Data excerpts
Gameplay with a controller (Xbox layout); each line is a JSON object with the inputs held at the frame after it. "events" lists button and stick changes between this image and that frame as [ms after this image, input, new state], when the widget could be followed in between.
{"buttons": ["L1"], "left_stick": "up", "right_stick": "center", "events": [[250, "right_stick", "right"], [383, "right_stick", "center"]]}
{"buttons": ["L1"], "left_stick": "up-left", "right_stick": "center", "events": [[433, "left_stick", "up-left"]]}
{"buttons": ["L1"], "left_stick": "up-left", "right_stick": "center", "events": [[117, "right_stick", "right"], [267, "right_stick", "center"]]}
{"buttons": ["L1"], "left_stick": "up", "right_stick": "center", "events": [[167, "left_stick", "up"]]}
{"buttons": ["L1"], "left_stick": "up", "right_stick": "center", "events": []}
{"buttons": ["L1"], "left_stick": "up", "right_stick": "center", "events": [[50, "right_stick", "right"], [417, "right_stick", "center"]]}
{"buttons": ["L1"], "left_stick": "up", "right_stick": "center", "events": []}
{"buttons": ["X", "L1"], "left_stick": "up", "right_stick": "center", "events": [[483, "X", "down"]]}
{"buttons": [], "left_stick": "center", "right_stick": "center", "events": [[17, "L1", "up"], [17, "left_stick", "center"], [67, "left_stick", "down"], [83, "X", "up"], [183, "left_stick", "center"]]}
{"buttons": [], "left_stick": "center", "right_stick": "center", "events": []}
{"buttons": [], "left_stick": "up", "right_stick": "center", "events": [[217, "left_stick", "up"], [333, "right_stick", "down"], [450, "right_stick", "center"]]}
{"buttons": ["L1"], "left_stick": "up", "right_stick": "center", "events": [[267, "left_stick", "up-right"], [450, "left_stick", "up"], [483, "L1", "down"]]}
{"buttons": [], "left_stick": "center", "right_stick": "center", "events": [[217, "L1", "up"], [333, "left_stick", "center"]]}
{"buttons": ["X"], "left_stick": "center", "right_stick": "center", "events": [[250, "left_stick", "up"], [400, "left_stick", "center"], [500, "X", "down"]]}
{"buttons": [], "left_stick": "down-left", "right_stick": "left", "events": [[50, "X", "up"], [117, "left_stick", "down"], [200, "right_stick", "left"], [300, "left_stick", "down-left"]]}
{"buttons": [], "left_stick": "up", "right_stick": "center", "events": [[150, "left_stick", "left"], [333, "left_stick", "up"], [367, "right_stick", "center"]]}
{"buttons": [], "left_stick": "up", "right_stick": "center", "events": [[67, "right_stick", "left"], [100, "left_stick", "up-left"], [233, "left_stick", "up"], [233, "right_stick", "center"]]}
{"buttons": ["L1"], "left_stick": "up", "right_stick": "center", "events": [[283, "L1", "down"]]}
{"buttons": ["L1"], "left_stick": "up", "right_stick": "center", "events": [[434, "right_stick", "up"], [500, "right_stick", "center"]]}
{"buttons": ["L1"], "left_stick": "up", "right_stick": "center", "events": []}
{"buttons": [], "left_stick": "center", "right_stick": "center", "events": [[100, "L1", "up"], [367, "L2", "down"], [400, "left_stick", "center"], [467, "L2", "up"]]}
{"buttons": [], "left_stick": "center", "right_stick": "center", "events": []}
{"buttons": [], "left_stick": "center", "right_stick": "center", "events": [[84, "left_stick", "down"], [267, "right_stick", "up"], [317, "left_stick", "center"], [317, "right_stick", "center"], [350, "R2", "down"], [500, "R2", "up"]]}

YOUR ASSIGNMENT: What you give back must match the records word for word.

RESULT FOR THIS EXERCISE:
Gameplay with a controller (Xbox layout); each line is a JSON object with the inputs held at the frame after it. "events" lists button and stick changes between this image and that frame as [ms after this image, input, new state], when the widget could be followed in between.
{"buttons": ["L1"], "left_stick": "up", "right_stick": "center", "events": [[250, "right_stick", "right"], [383, "right_stick", "center"]]}
{"buttons": ["L1"], "left_stick": "up-left", "right_stick": "center", "events": [[433, "left_stick", "up-left"]]}
{"buttons": ["L1"], "left_stick": "up-left", "right_stick": "center", "events": [[117, "right_stick", "right"], [267, "right_stick", "center"]]}
{"buttons": ["L1"], "left_stick": "up", "right_stick": "center", "events": [[167, "left_stick", "up"]]}
{"buttons": ["L1"], "left_stick": "up", "right_stick": "center", "events": []}
{"buttons": ["L1"], "left_stick": "up", "right_stick": "center", "events": [[50, "right_stick", "right"], [417, "right_stick", "center"]]}
{"buttons": ["L1"], "left_stick": "up", "right_stick": "center", "events": []}
{"buttons": ["X", "L1"], "left_stick": "up", "right_stick": "center", "events": [[483, "X", "down"]]}
{"buttons": [], "left_stick": "center", "right_stick": "center", "events": [[17, "L1", "up"], [17, "left_stick", "center"], [67, "left_stick", "down"], [83, "X", "up"], [183, "left_stick", "center"]]}
{"buttons": [], "left_stick": "center", "right_stick": "center", "events": []}
{"buttons": [], "left_stick": "up", "right_stick": "center", "events": [[217, "left_stick", "up"], [333, "right_stick", "down"], [450, "right_stick", "center"]]}
{"buttons": ["L1"], "left_stick": "up", "right_stick": "center", "events": [[267, "left_stick", "up-right"], [450, "left_stick", "up"], [483, "L1", "down"]]}
{"buttons": [], "left_stick": "center", "right_stick": "center", "events": [[217, "L1", "up"], [333, "left_stick", "center"]]}
{"buttons": ["X"], "left_stick": "center", "right_stick": "center", "events": [[250, "left_stick", "up"], [400, "left_stick", "center"], [500, "X", "down"]]}
{"buttons": [], "left_stick": "down-left", "right_stick": "left", "events": [[50, "X", "up"], [117, "left_stick", "down"], [200, "right_stick", "left"], [300, "left_stick", "down-left"]]}
{"buttons": [], "left_stick": "up", "right_stick": "center", "events": [[150, "left_stick", "left"], [333, "left_stick", "up"], [367, "right_stick", "center"]]}
{"buttons": [], "left_stick": "up", "right_stick": "center", "events": [[67, "right_stick", "left"], [100, "left_stick", "up-left"], [233, "left_stick", "up"], [233, "right_stick", "center"]]}
{"buttons": ["L1"], "left_stick": "up", "right_stick": "center", "events": [[283, "L1", "down"]]}
{"buttons": ["L1"], "left_stick": "up", "right_stick": "center", "events": [[434, "right_stick", "up"], [500, "right_stick", "center"]]}
{"buttons": ["L1"], "left_stick": "up", "right_stick": "center", "events": []}
{"buttons": [], "left_stick": "center", "right_stick": "center", "events": [[100, "L1", "up"], [367, "L2", "down"], [400, "left_stick", "center"], [467, "L2", "up"]]}
{"buttons": [], "left_stick": "center", "right_stick": "center", "events": []}
{"buttons": [], "left_stick": "center", "right_stick": "center", "events": [[84, "left_stick", "down"], [267, "right_stick", "up"], [317, "left_stick", "center"], [317, "right_stick", "center"], [350, "R2", "down"], [500, "R2", "up"]]}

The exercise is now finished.